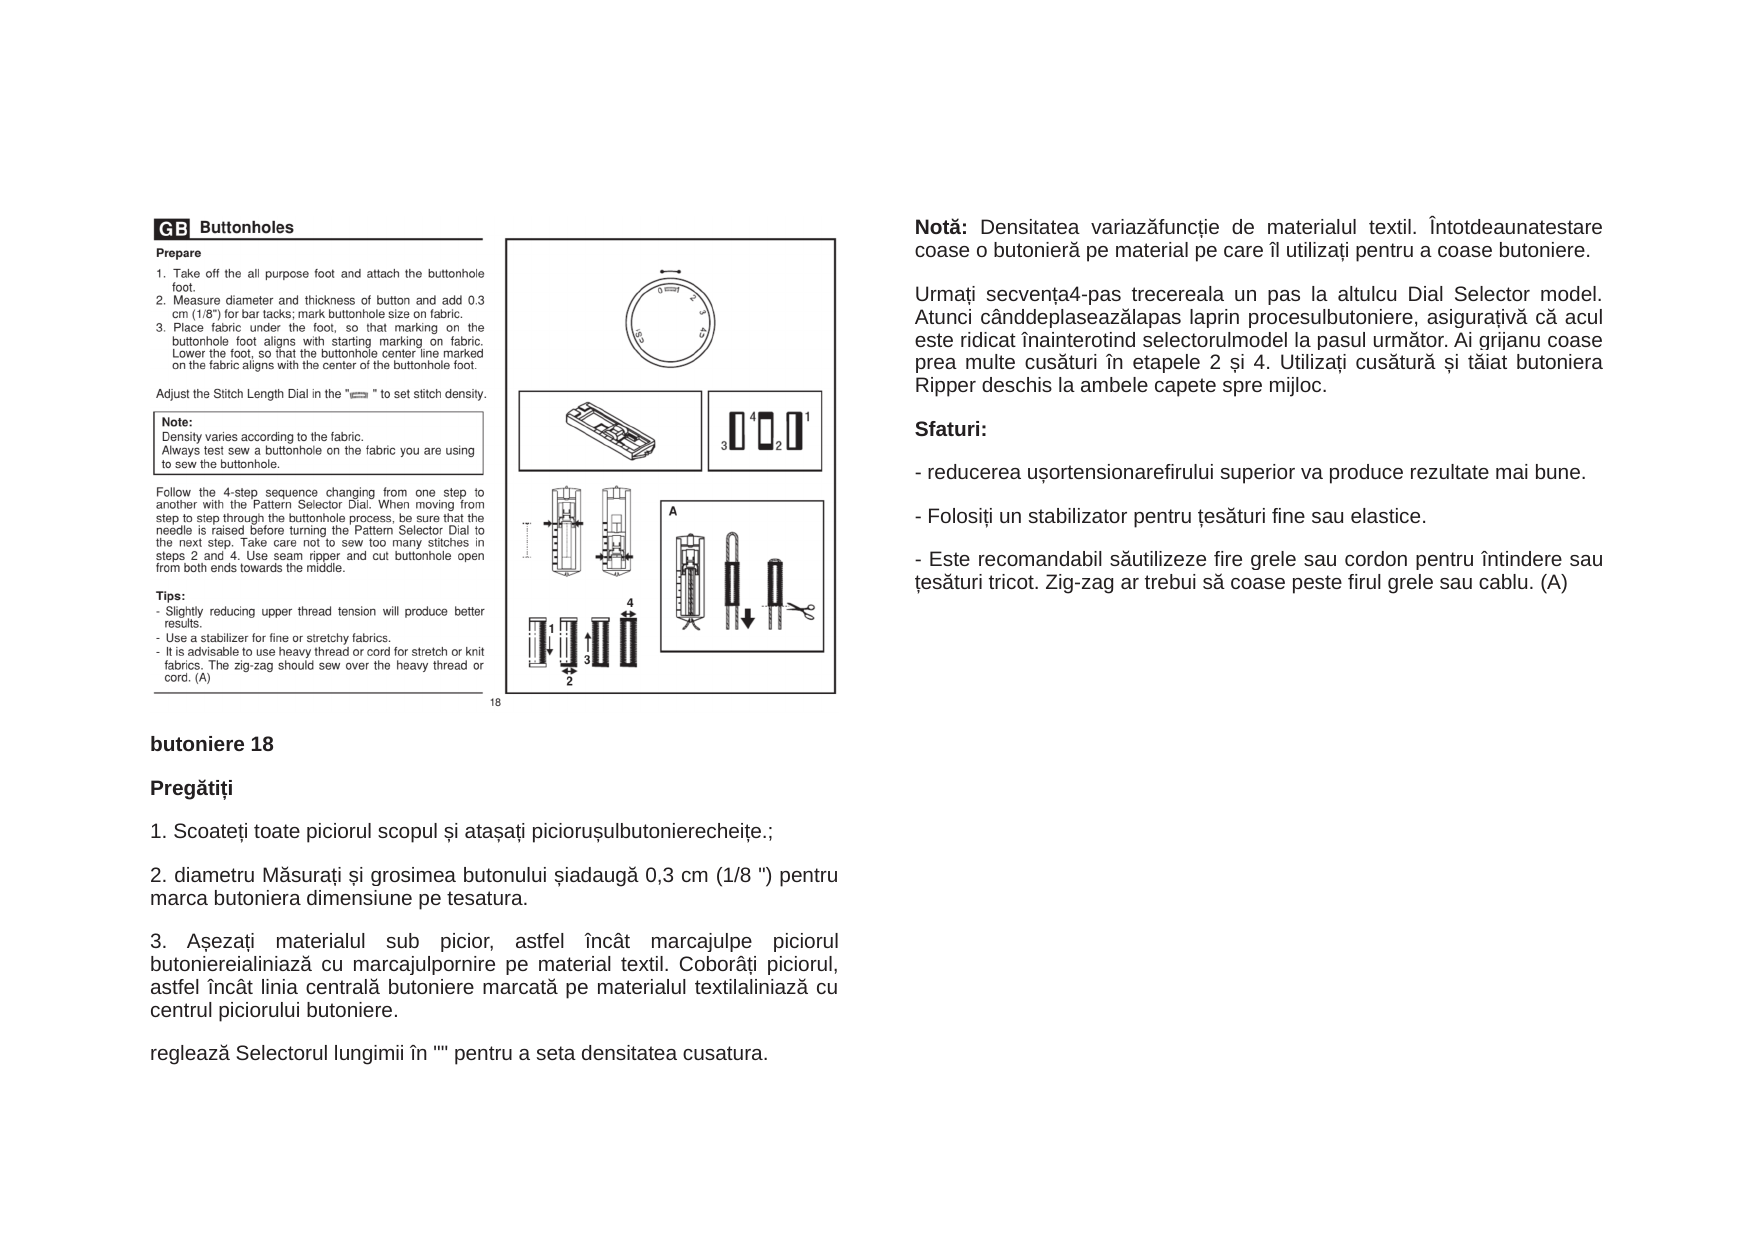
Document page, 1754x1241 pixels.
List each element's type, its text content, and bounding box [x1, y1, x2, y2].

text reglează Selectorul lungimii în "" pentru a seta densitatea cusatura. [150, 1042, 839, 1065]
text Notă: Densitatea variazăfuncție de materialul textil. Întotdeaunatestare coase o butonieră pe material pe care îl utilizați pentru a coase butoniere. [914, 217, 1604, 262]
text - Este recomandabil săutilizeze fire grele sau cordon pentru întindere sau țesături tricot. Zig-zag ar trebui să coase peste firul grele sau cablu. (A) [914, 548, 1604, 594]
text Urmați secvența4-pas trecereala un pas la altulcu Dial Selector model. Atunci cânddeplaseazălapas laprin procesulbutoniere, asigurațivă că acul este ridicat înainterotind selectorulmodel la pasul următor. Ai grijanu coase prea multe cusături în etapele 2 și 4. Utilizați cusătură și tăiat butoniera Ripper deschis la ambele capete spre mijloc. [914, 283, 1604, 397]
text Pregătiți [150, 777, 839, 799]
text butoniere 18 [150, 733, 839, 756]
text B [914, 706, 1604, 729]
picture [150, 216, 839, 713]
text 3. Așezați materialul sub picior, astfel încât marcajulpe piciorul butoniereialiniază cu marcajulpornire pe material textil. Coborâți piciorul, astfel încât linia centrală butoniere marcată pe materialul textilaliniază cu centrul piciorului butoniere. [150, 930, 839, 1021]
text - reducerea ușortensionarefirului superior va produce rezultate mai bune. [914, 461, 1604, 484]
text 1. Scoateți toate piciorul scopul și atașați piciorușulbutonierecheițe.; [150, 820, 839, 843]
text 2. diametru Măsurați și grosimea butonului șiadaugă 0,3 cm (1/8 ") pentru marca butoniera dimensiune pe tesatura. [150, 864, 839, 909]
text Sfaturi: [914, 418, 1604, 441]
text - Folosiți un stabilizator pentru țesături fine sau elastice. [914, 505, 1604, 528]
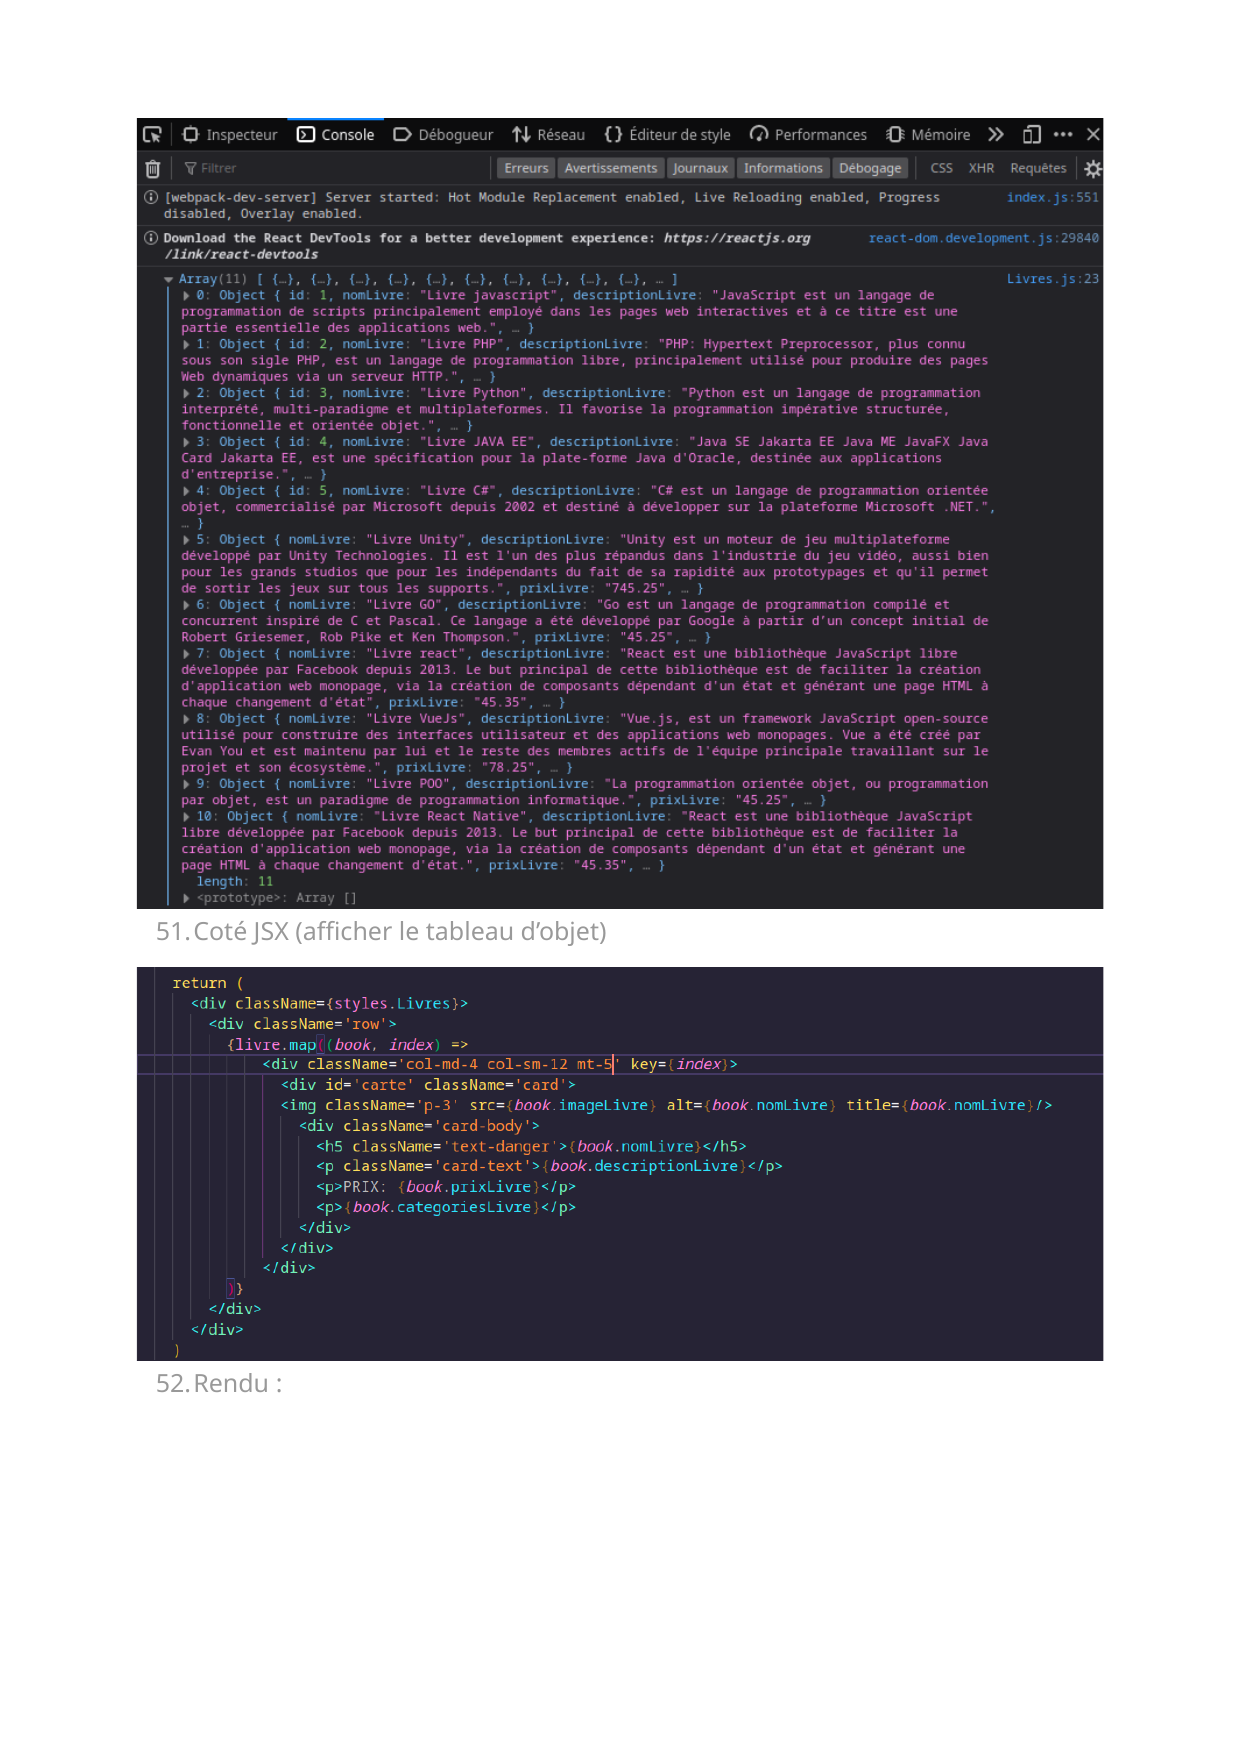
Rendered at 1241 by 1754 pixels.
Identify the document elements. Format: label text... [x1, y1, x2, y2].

☆ ☆ ☆

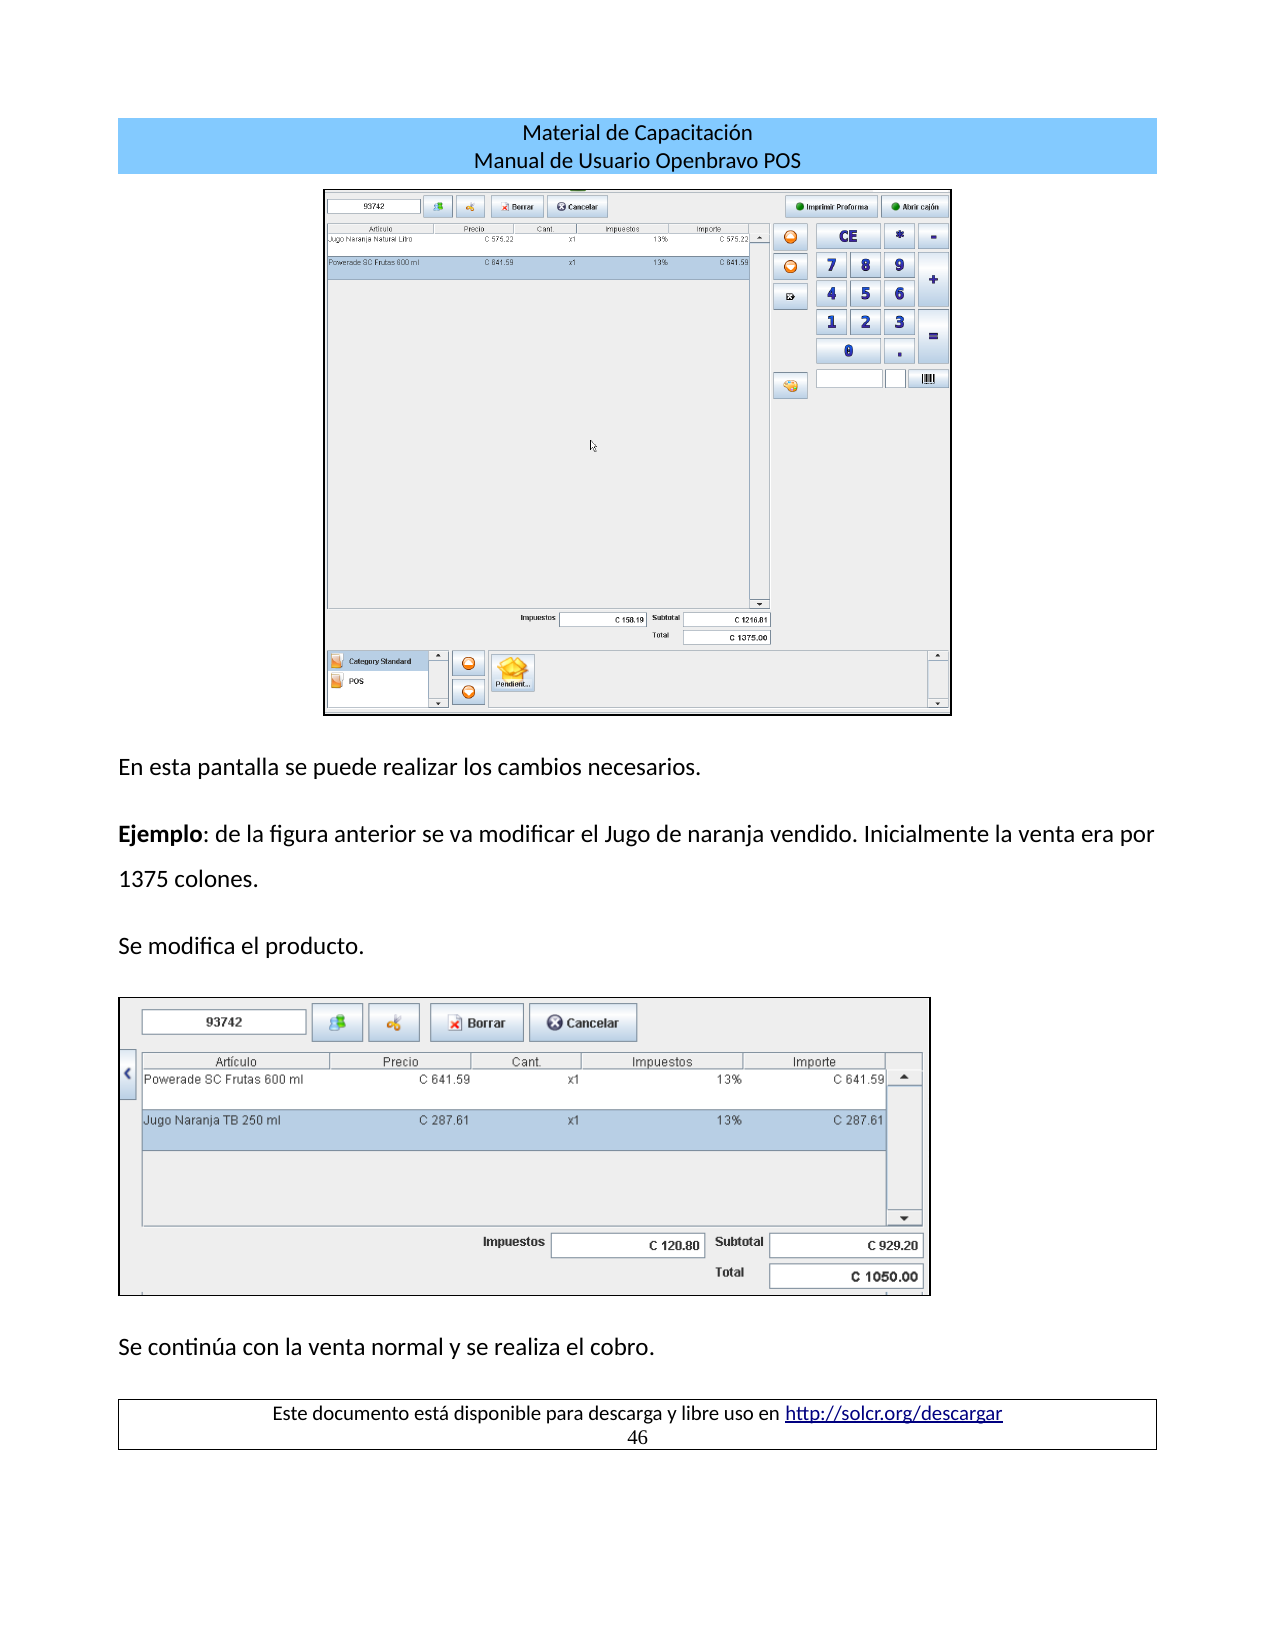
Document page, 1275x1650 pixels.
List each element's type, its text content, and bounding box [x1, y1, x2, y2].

☆ ☆ ☆

Identify every line in the records above that contains the word "page", and copy each of those lines in full.

◆ **Solution for this problem**:
Document page, 1754x1241 pixels.
Document page, 1275x1650 pixels.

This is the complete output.